The above hysteresis models can be labeled as two-dimensional (2D) models reflecting the mapping from the input to the output displacement of the PAM. For PAMs, due to the flexibility, there exist strong couplings between the output displacement and output force. In other words, the behavior of the PAM will vary significantly at different loads, i.e., the so-called load dependence [15]. As a result, the input and outputs relationship of the PAM is three-dimensional (3D) in nature. However, the effect of the output force is not considered in the above 2D models. Consequently, they cannot precisely predict the PAM’s behavior if confronted with varying loads or strong disturbances.

Some solutions have been proposed to account for the influence of the output force (or the external load). In Sofla’s research [16], a modified Bouc–Wen model was used to describe the relationship among the inner pressure, the hysteretic restoring force, and the length of the PAM. The influence of the PAM’s length on the hysteretic restoring force was also considered. This model was then adopted in the design of a PAM-driven manipulator [9]. In Zhang’s work, a comprehensive dynamic model was proposed for predicting the dynamic hysteresis behaviors with rate-dependent and load-dependent effects [17]. In addition, in Konda’s work [18], the influence of the load on the PAM, shape memory polymer, and super-coiled polymer was investigated, and the corresponding modeling and compensation methods were developed.

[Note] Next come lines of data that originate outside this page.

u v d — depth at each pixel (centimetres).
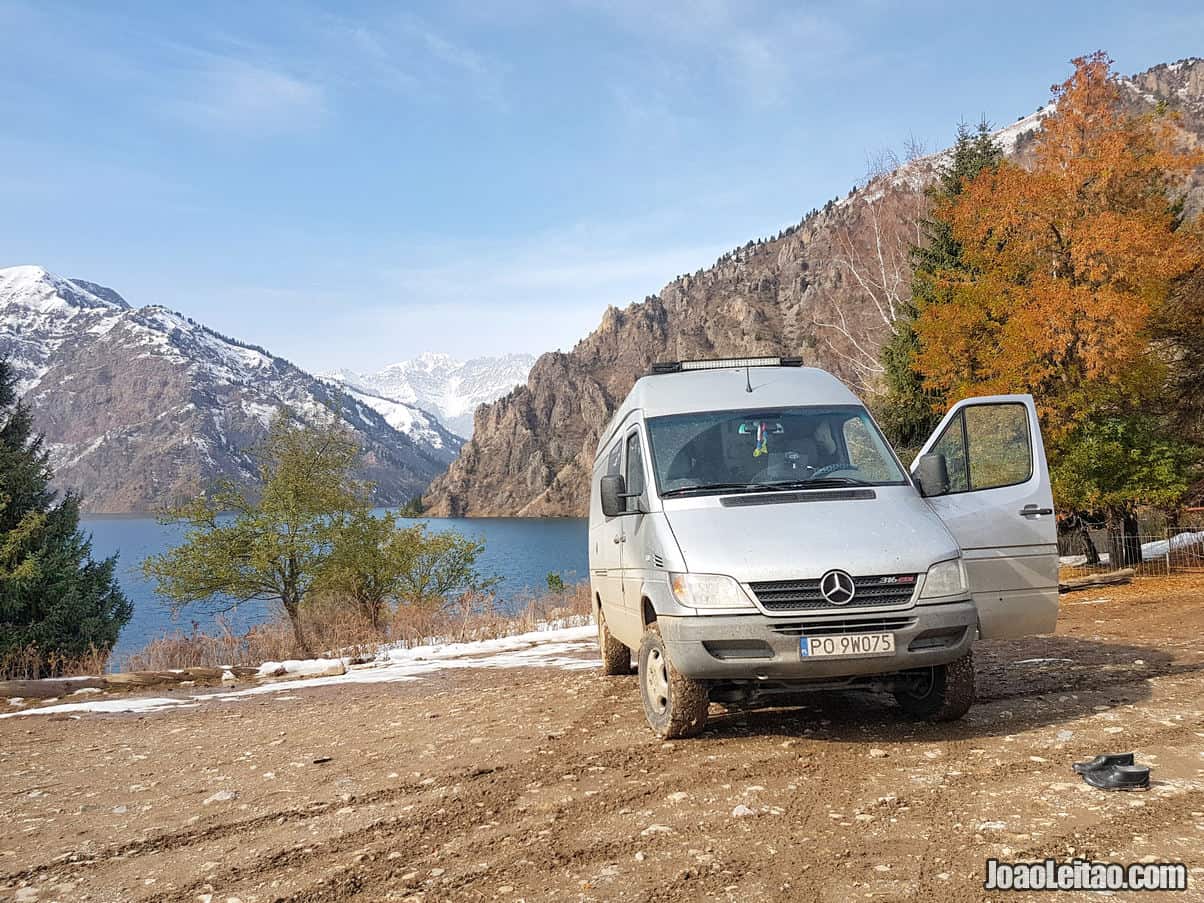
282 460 2205
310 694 1079
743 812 446
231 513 2158
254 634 1872
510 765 583
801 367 790
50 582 2372
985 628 658
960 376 1975
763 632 541
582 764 568
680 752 578
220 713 970
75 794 621
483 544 2473
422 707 884
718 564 559
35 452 2631
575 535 16650
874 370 3384
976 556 658
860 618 542
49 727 933
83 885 425
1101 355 1752
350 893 384
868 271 3588
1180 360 2280
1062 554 2406
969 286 1970
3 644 2205
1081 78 1934
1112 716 602
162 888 410
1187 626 1066
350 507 2261
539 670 1117
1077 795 441
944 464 651
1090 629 1092
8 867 461
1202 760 488
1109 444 1839
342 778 593
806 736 598
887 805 445
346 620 2186
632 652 934
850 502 616
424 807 503
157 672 1309
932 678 610
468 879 389
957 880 350
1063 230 1870
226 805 551
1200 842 372
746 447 677
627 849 409
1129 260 1769
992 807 432
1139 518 2330
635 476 718
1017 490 675
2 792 643
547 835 438
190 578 2103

In this paper, the modified Prandtl–Ishlinskii (MPI) model is integrated with the Nonlinear AutoRegressive Moving Average with eXogenous inputs (NARMAX) model to describe the relationship among the input-displacement-force of the PAM. The proposed model is composed of a hysteresis modeling unit and a coupling unit. The hysteresis modeling unit characterizes the hysteresis between the input and output displacement of the PAM. The coupling unit is used to account for the couplings between the output displacement and output force. The effectiveness of the proposed model is tested on an in-house-built testbench for PAMs. The experimental results show that the proposed MPI-NARMAX hysteresis model can describe the complex relationship among the input-displacement-force well. Compared to the standalone MPI model individually identified at different loads, it does not need to repeat the identification process for the MPI-NARMAX model if the external load varies significantly. Therefore, the proposed MPI-NARMAX model achieves higher modeling accuracy and applicability.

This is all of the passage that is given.